**Tasks to perform**.
A – List every person named in the Civil War article about General Grant.
B – Answer these questions about the Civil War article about General Grant:
(i) Which newspaper reprinted the report, and on what date?
(ii) Where and when was the report first published?
(iii) What does the commentary say Grant was doing as the dead and wounded piled up?
C – Please carry on the Civil War article about General Grant from where it stops.

Excerpt to read section start

A Richmond newspaper reprinted the following report, in which a British war correspondent doubts that General Grant and the Union forces were going to defeat the South, with its armies motivated by hatred for the enemy and love of states’ rights. On the other hand, Northern soldiers fight for a variety of reasons; if the South effectively left the Union it would be no big deal to a soldier from Maine. One disadvantage of reprinting month old material – I’m pretty sure Mobile cares about Farragut’s flotilla now.
Forgive me, but Mr. Russell’s depiction of General Grant whittling as the dead and wounded piled up kind of reminded of Madame DaFarge knitting her way through the French Revolution.
From the Richmond Daily Dispatch August 11, 1864:
Russell on the Situation.
[From the London Army and Navy Gazette, July 13, 1864.]
Lieutenant-General Ulysses Grant seems to us to be in what he would most probably term, in his own nervous diction, “a very tight place.” It is quite true that in his present position he must give much anxiety to the enemy, and that he menaces the Confederate capital with a greater danger than any the tenacious and valiant Southerners have yet had to encounter from Federal foes; but it is scarcely possible that he can retain that position under the fire of the July and August sun; and as yet any attempt to improve it by advancing has not been attended with encouraging results. As a line is length without breadth, and as a circle is bounded by a line, General Grant may maintain that he has not departed from his pledge to fight out the possession of Richmond “on this line” by moving round the capital, but it is difficult to perceive what advantage he has gained by approaching it now from the south side if he fails in his purpose of cutting the Confederate communications. That the combination on which he relied for that purpose has signally failed cannot be doubted. Hunter may have done damage to the western lines, but he has suffered dearly for his interference, and the injury was speedily repaired.

Excerpt to read section end
Dataset extract section start

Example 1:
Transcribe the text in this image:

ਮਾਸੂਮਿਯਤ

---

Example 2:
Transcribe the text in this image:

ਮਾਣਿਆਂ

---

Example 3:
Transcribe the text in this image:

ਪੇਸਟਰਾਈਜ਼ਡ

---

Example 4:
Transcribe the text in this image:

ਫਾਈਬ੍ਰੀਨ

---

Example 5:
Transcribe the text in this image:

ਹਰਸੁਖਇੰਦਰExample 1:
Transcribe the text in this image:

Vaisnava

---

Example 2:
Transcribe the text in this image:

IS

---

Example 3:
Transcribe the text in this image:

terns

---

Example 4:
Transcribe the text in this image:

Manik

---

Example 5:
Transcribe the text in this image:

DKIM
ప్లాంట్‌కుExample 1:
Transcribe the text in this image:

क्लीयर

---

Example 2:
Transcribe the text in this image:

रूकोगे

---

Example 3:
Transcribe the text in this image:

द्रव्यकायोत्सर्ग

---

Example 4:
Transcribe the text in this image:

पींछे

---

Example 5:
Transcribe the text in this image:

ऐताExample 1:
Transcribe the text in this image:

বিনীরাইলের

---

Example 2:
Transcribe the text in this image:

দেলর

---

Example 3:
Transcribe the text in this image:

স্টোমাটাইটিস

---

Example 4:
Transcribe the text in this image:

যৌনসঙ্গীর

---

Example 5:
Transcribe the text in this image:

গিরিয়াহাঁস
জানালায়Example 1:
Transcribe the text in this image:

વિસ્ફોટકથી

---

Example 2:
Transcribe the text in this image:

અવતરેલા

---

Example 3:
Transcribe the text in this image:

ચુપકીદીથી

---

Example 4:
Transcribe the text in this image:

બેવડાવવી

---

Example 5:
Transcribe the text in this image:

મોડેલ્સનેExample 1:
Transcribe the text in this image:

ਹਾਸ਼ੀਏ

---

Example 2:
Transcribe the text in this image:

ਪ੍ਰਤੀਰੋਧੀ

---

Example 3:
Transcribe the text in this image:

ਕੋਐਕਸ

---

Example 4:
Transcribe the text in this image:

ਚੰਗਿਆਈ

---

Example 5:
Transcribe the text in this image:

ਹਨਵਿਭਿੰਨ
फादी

Dataset extract section end

**Responses by item number**.
A – Ulysses Grant, Mr. Russell, Madame DaFarge, Farragut, Hunter

B –
(i) The Richmond Daily Dispatch, August 11, 1864.
(ii) The London Army and Navy Gazette, July 13, 1864.
(iii) Whittling.

C –
The cavalry, in which the Federal seem to have established a decided preponderance, have failed to effect a permanent destruction; and an attempt made by an expedition under Wilson to break up the line between Richmond, via Petersburg and Weldon, must have ended badly, if it be true that the Confederates intercepted the horsemen and forced Meade to march a whole corps and a division to their assistance, with results yet unknown to us. Sheridan, from whom a good deal was expected, has not turned out to be a Zeidlitz, a Murat, or even a Paget. He failed in a very feeble effort to reach Hunter, and he has since lost, we are told, one thousand men in a scamper across the Peninsula, south of Richmond, with the view of getting his corps across the James river to aid the cavalry force belonging to Grant’s army. The next great Federal army, on which the hopes of the North have so long been fixed, promises to become a source of fearful anxiety. Sherman, if not retreating, is certainly not advancing; and if the Confederates can interfere seriously with his communications, he must fall back as soon as he has eaten up all the supplies of the district.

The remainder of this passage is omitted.